Der frühere Nato-Generalsekretär Anders Fogh Rasmussen kritisierte den zurückhaltenden Kurs der Bundesregierung in diesem Punkt. Deutschland sei «zu zögerlich bei der Lieferung schwerer Waffen und bei der Verhängung von Sanktionen», sagte der Däne dem «Handelsblatt».
Selenskyj bringt massive Zerstörung im Ukraine-Krieg zur Sprache
Wie jede Nacht hielt der ukrainische Präsident auch in der Nacht auf heute eine nächtliche Ansprache. Wegen der massiven Zerstörung in seinem Land brachte einen Fonds ins Gespräch für Entschädigungszahlungen. Dies an Länder, denen Russland mit Angriffen Schaden zugefügt habe.

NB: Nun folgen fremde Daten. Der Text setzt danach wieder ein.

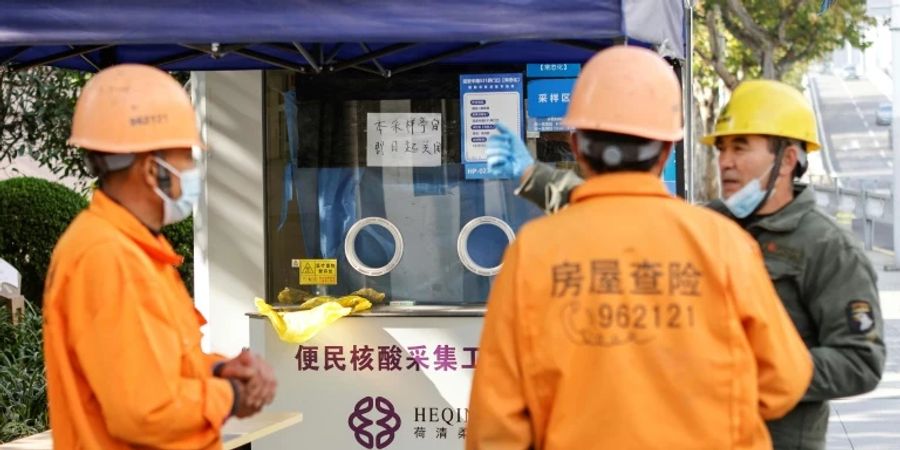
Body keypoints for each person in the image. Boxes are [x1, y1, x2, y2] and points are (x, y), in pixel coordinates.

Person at [488, 77, 886, 450]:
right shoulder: (712, 225)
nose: (725, 162)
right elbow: (624, 212)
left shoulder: (829, 249)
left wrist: (742, 372)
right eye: (722, 148)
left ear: (787, 158)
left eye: (741, 146)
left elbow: (860, 361)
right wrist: (532, 176)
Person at [42, 64, 277, 449]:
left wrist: (219, 369)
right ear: (154, 170)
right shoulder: (106, 255)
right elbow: (144, 411)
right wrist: (231, 395)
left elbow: (159, 367)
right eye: (186, 156)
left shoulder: (133, 249)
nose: (195, 170)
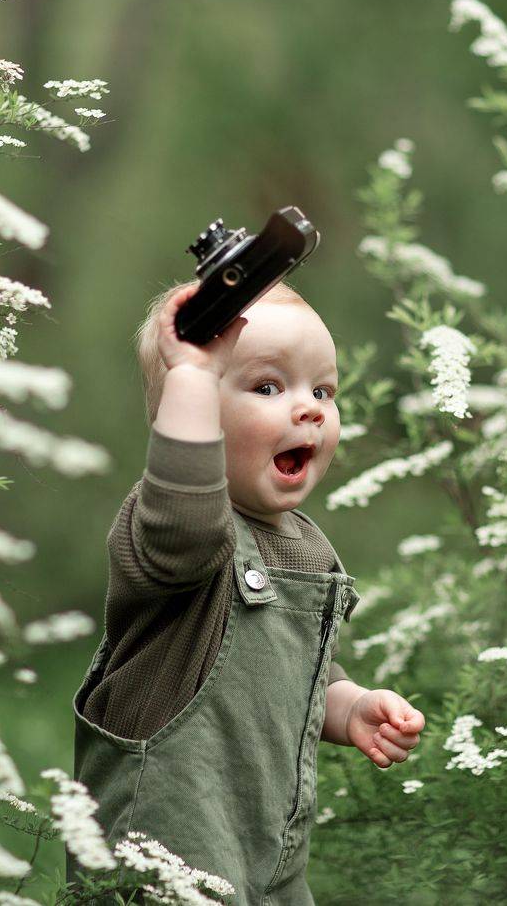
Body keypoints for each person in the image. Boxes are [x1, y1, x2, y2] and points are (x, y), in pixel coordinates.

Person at [72, 279, 426, 904]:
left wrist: (346, 706)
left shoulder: (305, 546)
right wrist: (189, 376)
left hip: (268, 853)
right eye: (268, 387)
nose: (310, 407)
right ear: (193, 414)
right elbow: (188, 520)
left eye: (323, 390)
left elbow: (287, 670)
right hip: (164, 846)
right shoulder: (175, 529)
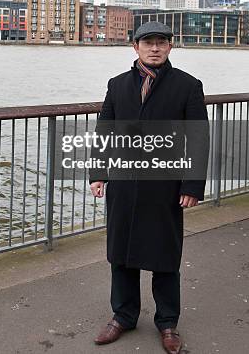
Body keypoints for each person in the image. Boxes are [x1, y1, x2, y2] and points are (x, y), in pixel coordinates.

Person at [89, 21, 209, 353]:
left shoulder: (187, 86)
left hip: (166, 186)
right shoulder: (117, 85)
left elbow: (198, 139)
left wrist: (192, 184)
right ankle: (123, 316)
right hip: (124, 183)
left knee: (165, 256)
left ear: (170, 47)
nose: (154, 48)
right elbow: (104, 132)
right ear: (135, 47)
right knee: (121, 254)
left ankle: (168, 323)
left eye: (161, 42)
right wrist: (97, 173)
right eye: (148, 42)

Das könne in einem «multilateralen Abkommen» geregelt werden. Selenskyj schlug vor, russisches Kapital und Eigentum im Ausland einzufrieren oder zu beschlagnahmen und diesem neuen Fonds zuzuführen. «Das wäre gerecht», meinte er.
Die Kriegsschäden in der Ukraine summieren sich ukrainischen Schätzungen zufolge schon jetzt auf Hunderte Milliarden Euro. Russland hatte Ende Februar seinen Angriff auf das Nachbarland begonnen.
Ukraine befürchtet jetzt russischen Vormarsch
Die Ukraine befürchtet nun nach der Asowstal-Einnahme einen weiteren Vormarsch russischer Truppen. Der ukrainische Militärgouverneur des Gebietes Luhansk, Serhij Hajdaj, meldete am Samstag massive Gefechte im Donbass.
So steht etwa die ostukrainische Stadt Sjewjerodonezk seit Tagen unter Beschuss, es gibt Tote und Verletzte. «Die Russen löschen Sjewjerodonezk wie Mariupol aus. In den Vororten der Stadt laufen Kämpfe», teilte Hajdaj im Nachrichtenkanal Telegram mit.
Der Gouverneur beklagte Bombardements aus der Luft in der Region. Russland wolle das Gebiet in Schutt und Asche legen.
Zugleich wies er Aussagen von Russlands Verteidigungsminister Sergej Schoigu als «Unsinn» zurück. Dieser hatte verkündet, im Ukraine-Krieg kurz vor der kompletten Einnahme der Region Luhansk zu stehen. Schoigu habe keinen Überblick mehr über die Lage seiner eigenen Streitkräfte.